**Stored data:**
§
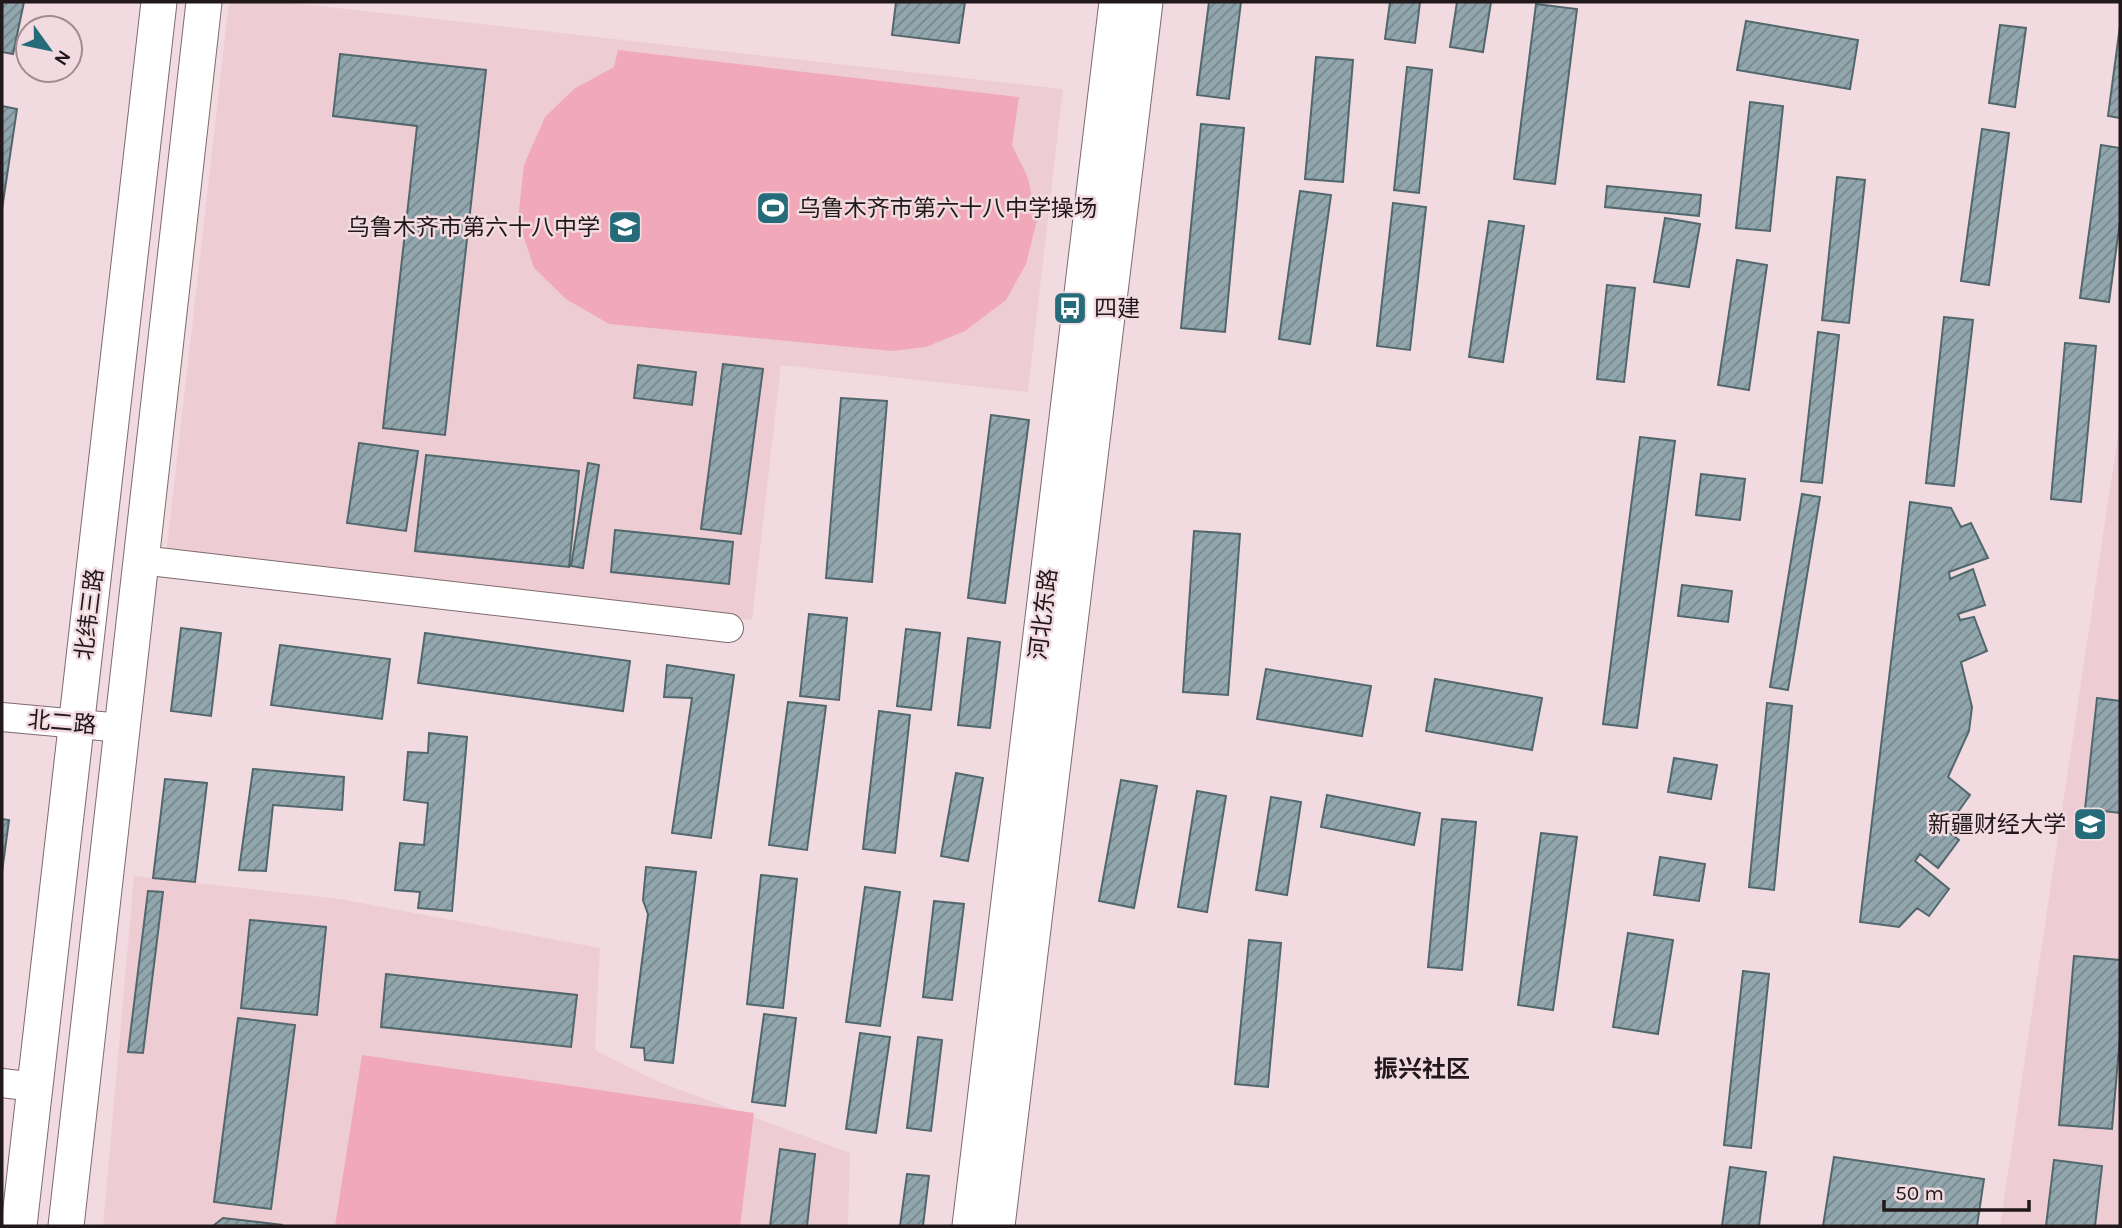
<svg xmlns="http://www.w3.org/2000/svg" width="2122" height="1228" font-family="Karla,'Noto Sans SC',sans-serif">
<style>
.built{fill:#edcdd3}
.pitch{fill:#f1a9b9}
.building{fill:url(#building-hatch);stroke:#52676c;stroke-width:2}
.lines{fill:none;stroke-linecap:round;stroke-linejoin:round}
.minor-casing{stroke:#7e6a6e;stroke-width:30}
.major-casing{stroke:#7e6a6e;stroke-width:37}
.minor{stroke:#fff;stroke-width:28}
.major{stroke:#fff;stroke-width:35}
.labels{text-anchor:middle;stroke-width:5;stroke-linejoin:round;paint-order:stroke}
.poi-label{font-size:23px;fill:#20181a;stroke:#f2dbe0;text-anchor:start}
.street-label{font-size:23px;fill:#20181a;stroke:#f2dbe0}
.neighbourhood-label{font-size:24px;font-weight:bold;fill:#20181a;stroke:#f2dbe0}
</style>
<defs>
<pattern id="building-hatch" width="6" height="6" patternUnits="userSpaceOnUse" patternTransform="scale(1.75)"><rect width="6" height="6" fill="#91a7ad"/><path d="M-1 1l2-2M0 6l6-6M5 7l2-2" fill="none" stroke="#76878c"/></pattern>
</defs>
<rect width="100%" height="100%" fill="#f2dbe0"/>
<path class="built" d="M 229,2 L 283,2 L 1063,89 L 1028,392 L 781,365 L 752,620 L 166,555 Z
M 2120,421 L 2120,1226 L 2000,1226 Z
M 134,876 L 340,899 L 600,948 L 595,1050 L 657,1081 L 850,1153 L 848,1226 L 103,1226 Z"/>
<path class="pitch" d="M 618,50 L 1019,97 L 1012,145 L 1028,178 L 1037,220 L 1026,264 L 1006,300 L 965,331 L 926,347 L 892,351 L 609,324 L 566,299 L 534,268 L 518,219 L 524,165 L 545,117 L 574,89 L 614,67 Z
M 362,1055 L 754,1113 L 740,1226 L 335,1226 Z"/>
<path class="building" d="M 2,2 L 24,2 L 13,54 L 2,52 Z
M 896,2 L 965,2 L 959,43 L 892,35 Z
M 1209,2 L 1241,2 L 1229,99 L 1197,95 Z
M 1390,2 L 1420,2 L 1415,43 L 1385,39 Z
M 1457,2 L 1491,2 L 1483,52 L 1450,47 Z
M 1536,4 L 1577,9 L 1555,184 L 1514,179 Z
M 1746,21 L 1858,40 L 1850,89 L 1737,70 Z
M 2000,25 L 2026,28 L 2015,107 L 1989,103 Z
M 2120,26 L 2120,118 L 2108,116 Z
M 340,54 L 486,70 L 445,435 L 383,428 L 417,126 L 333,116 Z
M 1316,57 L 1353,60 L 1343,182 L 1305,179 Z
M 1407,67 L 1432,70 L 1419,193 L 1394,190 Z
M 1750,102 L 1783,106 L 1770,231 L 1736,228 Z
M 2,106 L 17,109 L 2,209 Z
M 1201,124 L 1244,128 L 1225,332 L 1181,328 Z
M 1982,129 L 2009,133 L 1989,285 L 1961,281 Z
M 2101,145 L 2120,148 L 2120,221 L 2109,302 L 2080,298 Z
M 1837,177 L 1865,180 L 1849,323 L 1822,320 Z
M 1607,186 L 1701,195 L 1699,216 L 1605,207 Z
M 1300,191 L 1331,195 L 1310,344 L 1279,339 Z
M 1393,203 L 1426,207 L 1410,350 L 1377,346 Z
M 1665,218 L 1700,224 L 1689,287 L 1654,282 Z
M 1489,221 L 1524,226 L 1503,362 L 1469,357 Z
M 1737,260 L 1767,265 L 1749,390 L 1718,385 Z
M 1607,285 L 1635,288 L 1624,382 L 1597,379 Z
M 1944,317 L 1973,320 L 1954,486 L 1926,483 Z
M 1818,332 L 1839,335 L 1822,483 L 1801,481 Z
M 2065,343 L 2096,346 L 2081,502 L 2051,499 Z
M 723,364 L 763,369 L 741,534 L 701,529 Z
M 638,365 L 696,372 L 692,405 L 634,398 Z
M 841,398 L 887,401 L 872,582 L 826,578 Z
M 991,415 L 1029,420 L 1005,603 L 968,598 Z
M 1640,437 L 1675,441 L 1637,728 L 1603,724 Z
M 359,443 L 418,451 L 406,531 L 347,523 Z
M 426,455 L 579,471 L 569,567 L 415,551 Z
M 588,463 L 599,465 L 583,568 L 571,566 Z
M 1701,474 L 1745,479 L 1740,520 L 1696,515 Z
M 1802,494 L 1820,497 L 1788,690 L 1770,687 Z
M 1910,502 L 1951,508 L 1961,527 L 1971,523 L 1988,558 L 1949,572 L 1950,579 L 1973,569 L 1985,605 L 1958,614 L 1960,620 L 1974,617 L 1987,651 L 1961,662 L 1972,707 L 1969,731 L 1948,777 L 1970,795 L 1950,823 L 1940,815 L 1935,822 L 1959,840 L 1938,868 L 1920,854 L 1915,861 L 1949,889 L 1929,916 L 1917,908 L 1899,927 L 1860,922 Z
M 615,530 L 733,542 L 729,584 L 611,572 Z
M 1194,531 L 1240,534 L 1228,695 L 1183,692 Z
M 1682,585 L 1732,591 L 1728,622 L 1678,616 Z
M 809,614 L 847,618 L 839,700 L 800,696 Z
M 181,628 L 221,633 L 211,716 L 171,711 Z
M 906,629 L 940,633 L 931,710 L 897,706 Z
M 425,633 L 630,661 L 623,711 L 418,683 Z
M 968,638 L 1000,642 L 990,728 L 958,725 Z
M 280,645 L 390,659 L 382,719 L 271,705 Z
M 667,665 L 734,675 L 711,838 L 672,833 L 692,698 L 664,697 Z
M 1266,669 L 1371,686 L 1362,736 L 1257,719 Z
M 1435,679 L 1542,698 L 1532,750 L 1426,731 Z
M 2097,698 L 2120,701 L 2120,813 L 2085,809 Z
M 788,702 L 826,706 L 807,850 L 769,845 Z
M 1767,703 L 1792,706 L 1774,890 L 1749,887 Z
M 879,711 L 910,715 L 895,853 L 863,849 Z
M 429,733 L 467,737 L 452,911 L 418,908 L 420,892 L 395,890 L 400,843 L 424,845 L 428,803 L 404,800 L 408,752 L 428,753 Z
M 1674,758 L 1717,765 L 1711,799 L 1668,792 Z
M 253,769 L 344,777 L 342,810 L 273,805 L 266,871 L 239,870 Z
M 956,773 L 983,778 L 968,861 L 941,856 Z
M 165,779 L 207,783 L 195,882 L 153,878 Z
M 1121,780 L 1157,786 L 1134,908 L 1099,901 Z
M 1197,791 L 1226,796 L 1207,912 L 1178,907 Z
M 1327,795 L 1420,813 L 1414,845 L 1321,827 Z
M 1271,797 L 1301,802 L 1287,895 L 1256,890 Z
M 2,819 L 9,820 L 2,872 Z
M 1442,819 L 1476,822 L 1462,970 L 1428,967 Z
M 1541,833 L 1577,837 L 1553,1010 L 1518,1005 Z
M 1660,857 L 1705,864 L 1699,901 L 1654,895 Z
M 646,867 L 696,872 L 673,1063 L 645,1060 L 644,1048 L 631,1047 L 648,914 L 643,900 Z
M 761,875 L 797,879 L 783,1008 L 747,1004 Z
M 865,887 L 900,892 L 880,1026 L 846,1022 Z
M 148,891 L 163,892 L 143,1053 L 128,1052 Z
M 934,901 L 964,904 L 952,1000 L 923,997 Z
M 250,920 L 326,927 L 317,1015 L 241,1008 Z
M 1628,933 L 1673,940 L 1658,1034 L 1613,1027 Z
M 1249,940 L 1281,943 L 1268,1087 L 1235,1084 Z
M 2074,956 L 2120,960 L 2120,1036 L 2112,1129 L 2059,1125 Z
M 1743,971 L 1769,974 L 1751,1148 L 1724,1145 Z
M 386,974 L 577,995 L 571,1047 L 381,1027 Z
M 764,1014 L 796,1018 L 785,1106 L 752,1102 Z
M 238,1018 L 295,1025 L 271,1209 L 214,1202 Z
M 860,1033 L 890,1037 L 876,1133 L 846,1129 Z
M 918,1037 L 942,1040 L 931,1131 L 907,1128 Z
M 780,1149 L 815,1154 L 807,1226 L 770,1226 Z
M 1834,1157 L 1984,1179 L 1977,1226 L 1823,1226 Z
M 2054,1160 L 2102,1166 L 2095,1226 L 2046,1226 Z
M 1730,1167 L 1766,1172 L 1759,1226 L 1722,1226 Z
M 907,1174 L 929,1176 L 923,1226 L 900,1226 Z
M 223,1218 L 283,1225 L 213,1226 Z"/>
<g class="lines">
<g class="minor-casing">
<path id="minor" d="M 141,560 L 729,628
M 2,717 L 122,728
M 2,1083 L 35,1087"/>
</g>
<g class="major-casing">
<path id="major" d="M 19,1226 L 159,2
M 66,1226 L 204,2
M 970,1226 L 1117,2
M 997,1226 L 1145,2"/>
</g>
<use href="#minor" class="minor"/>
<use href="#major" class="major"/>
</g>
<defs>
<g id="stadium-square" transform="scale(1.75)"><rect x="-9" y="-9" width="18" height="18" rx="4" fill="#256b7a" stroke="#f2dbe0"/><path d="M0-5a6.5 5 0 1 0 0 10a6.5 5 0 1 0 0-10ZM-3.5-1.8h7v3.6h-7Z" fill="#fff"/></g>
<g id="school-square" transform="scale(1.75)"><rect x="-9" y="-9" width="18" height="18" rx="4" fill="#256b7a" stroke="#f2dbe0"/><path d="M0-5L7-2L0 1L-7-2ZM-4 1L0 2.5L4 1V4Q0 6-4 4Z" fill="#fff"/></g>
<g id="bus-square" transform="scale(1.75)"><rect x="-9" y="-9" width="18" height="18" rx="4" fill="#256b7a" stroke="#f2dbe0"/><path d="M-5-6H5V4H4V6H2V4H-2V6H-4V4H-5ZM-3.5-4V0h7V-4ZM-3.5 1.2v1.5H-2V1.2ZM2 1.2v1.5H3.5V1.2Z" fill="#fff"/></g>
<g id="university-square" transform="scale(1.75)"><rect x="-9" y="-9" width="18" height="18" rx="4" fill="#256b7a" stroke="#f2dbe0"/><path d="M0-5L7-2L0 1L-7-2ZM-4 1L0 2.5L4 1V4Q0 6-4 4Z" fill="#fff"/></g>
</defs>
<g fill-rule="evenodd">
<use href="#stadium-square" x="773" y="208"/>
<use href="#school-square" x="625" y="227"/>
<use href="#bus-square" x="1070" y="308"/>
<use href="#university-square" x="2090" y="824"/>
</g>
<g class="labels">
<g class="poi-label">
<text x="798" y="216">乌鲁木齐市第六十八中学操场</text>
<text x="600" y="235" text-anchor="end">乌鲁木齐市第六十八中学</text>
<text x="1094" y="316">四建</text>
<text x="2066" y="832" text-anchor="end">新疆财经大学</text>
</g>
<g class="street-label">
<text transform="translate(89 614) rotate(-83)" y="8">北纬三路</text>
<text transform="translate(1043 614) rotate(-83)" y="8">河北东路</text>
<text transform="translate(62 722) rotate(5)" y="8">北二路</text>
</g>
<g class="neighbourhood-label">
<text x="1422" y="1077">振兴社区</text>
</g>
</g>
<rect width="2122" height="1228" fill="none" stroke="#20181a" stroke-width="7"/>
<g transform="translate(49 49) rotate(123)"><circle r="33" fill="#f2dbe0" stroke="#9e8d91" stroke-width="2"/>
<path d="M0-5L12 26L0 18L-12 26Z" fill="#256b7a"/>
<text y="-10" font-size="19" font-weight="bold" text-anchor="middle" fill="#20181a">N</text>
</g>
<path d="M1884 1200v10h145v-10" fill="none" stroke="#20181a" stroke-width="3.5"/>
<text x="1895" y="1200" font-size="21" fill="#20181a" stroke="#f2dbe0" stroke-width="5" paint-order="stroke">50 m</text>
</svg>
§
Above are the records; copy every line in them that holds the word "lines".

**Written response:**
.lines{fill:none;stroke-linecap:round;stroke-linejoin:round}
<g class="lines">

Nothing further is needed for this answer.